Yes. So NCIB is a core is bid. I encourage you to go and read the rules on that. We are buying back stock under that authorization. If we get to the maximum allowed by the regulators under that, we would then have to actually do a tender offer something more formal. So right now, rating under that 40 million shares, and I suspect that will be enough for now.

Jonathan Price

Management

And Jackie, just for context, we bought back CAD 100 million through to April, and that was 2 million shares, and the NCIB is 40. So there's plenty of headroom under that right now, even accounting for the USD 500 million that was authorized yesterday.

Jackie Przybylowski

Analyst

And then maybe I could just ask about the QB mill expansion.
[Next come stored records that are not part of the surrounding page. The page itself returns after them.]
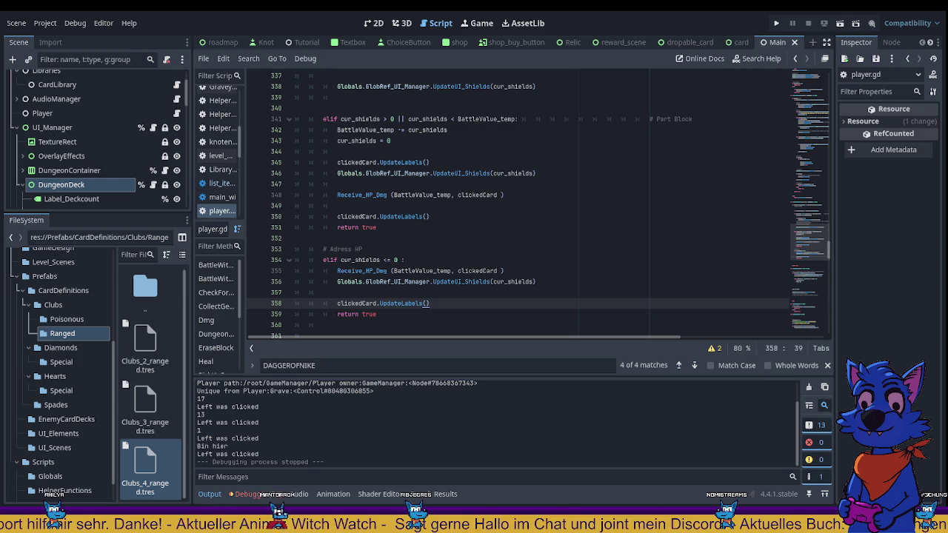
pyautogui.scroll(8, 539, 203)
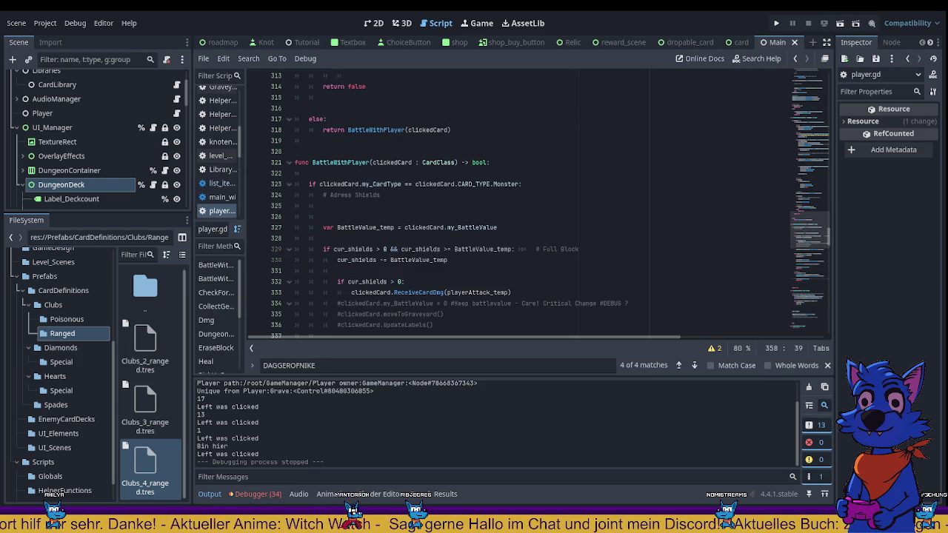
pyautogui.scroll(-9, 538, 203)
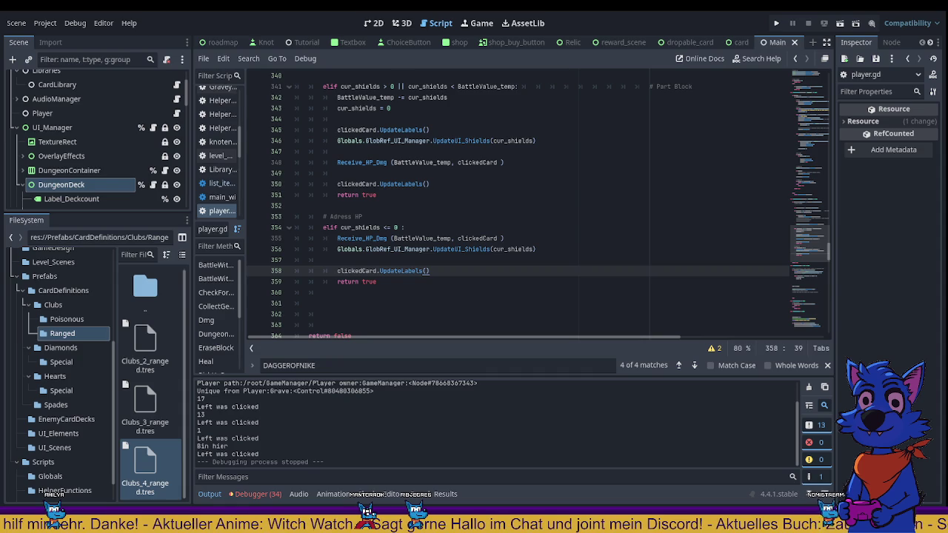
pyautogui.moveTo(376, 195); pyautogui.dragTo(336, 195)
pyautogui.moveTo(378, 281); pyautogui.dragTo(309, 271)
pyautogui.click(339, 281)
pyautogui.scroll(-1, 343, 318)
pyautogui.scroll(-2, 343, 318)
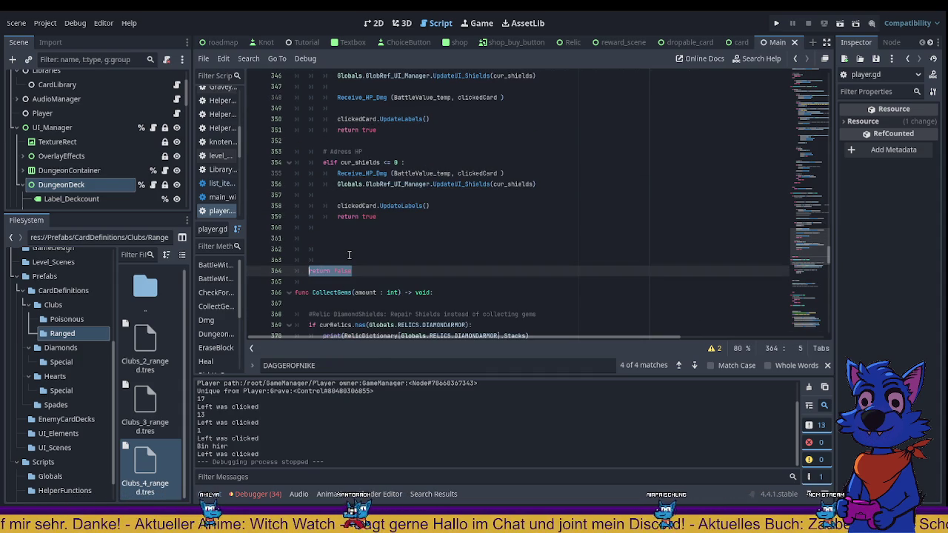
pyautogui.scroll(8, 348, 255)
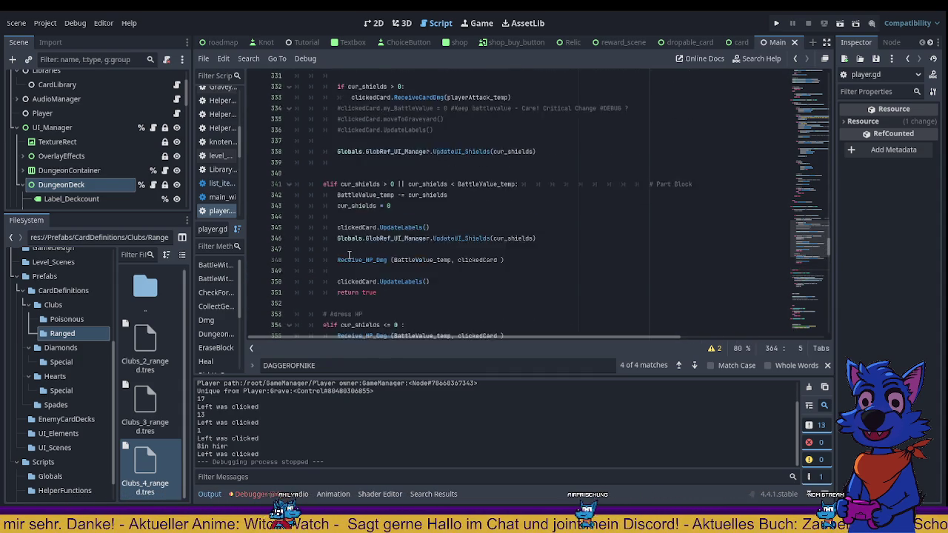
pyautogui.scroll(1, 349, 255)
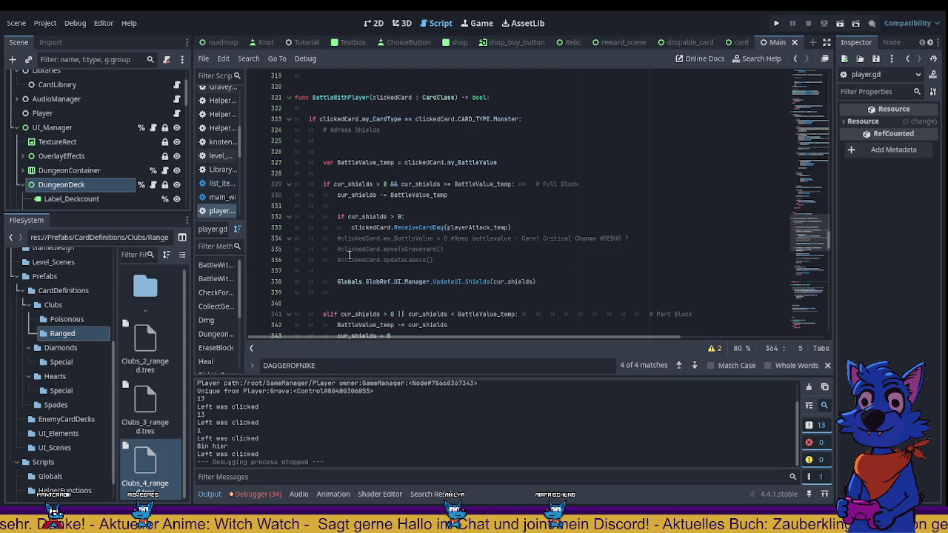
pyautogui.scroll(-20, 348, 255)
I know you mined in the release that you've got a pre-feasibility that you're working on. I mean that sort of means different things at different companies sometimes. So can you maybe talk a little bit about what level of detail you're expecting to include in that pre-feasibility study?

Don Lindsay

Management

I'll turn that 1 over to Red Conger, please. Unless you want to jump in. Red over to you.

Red Conger

Analyst

We're really excited about this development. We've checked roughly 12 key calculations for fatal flaws. One example would be can the tailing dam that we currently have constructed accommodate the rate of rise that we would -- that we would incur from increasing the capacity by 50%. So we've gone through those kinds of things, got positive engineering results on all of those. So that's what's really triggered us to be bullish about this particular approach. And we're actually working on combining the elements of the feasibility study into the work that we're doing right now to fast track this thing. So we're trying to get all of that in place to do permitting, et cetera, here at the end of the year.

Operator

Operator

This concludes today's question-and-answer session. I would like to turn the meeting back over to Mr. Lindsay.

Don Lindsay

Management

Okay. Well, thanks all for attending today. We're very excited about position we're in, very pleased with the results in Q1. Q2 is looking even better. And so we look forward to discussing that with you at the next call in July. Thanks very much.

Operator

Operator

Thank you. The conference has now ended. Please disconnect your lines at this time, and thank you for your participation.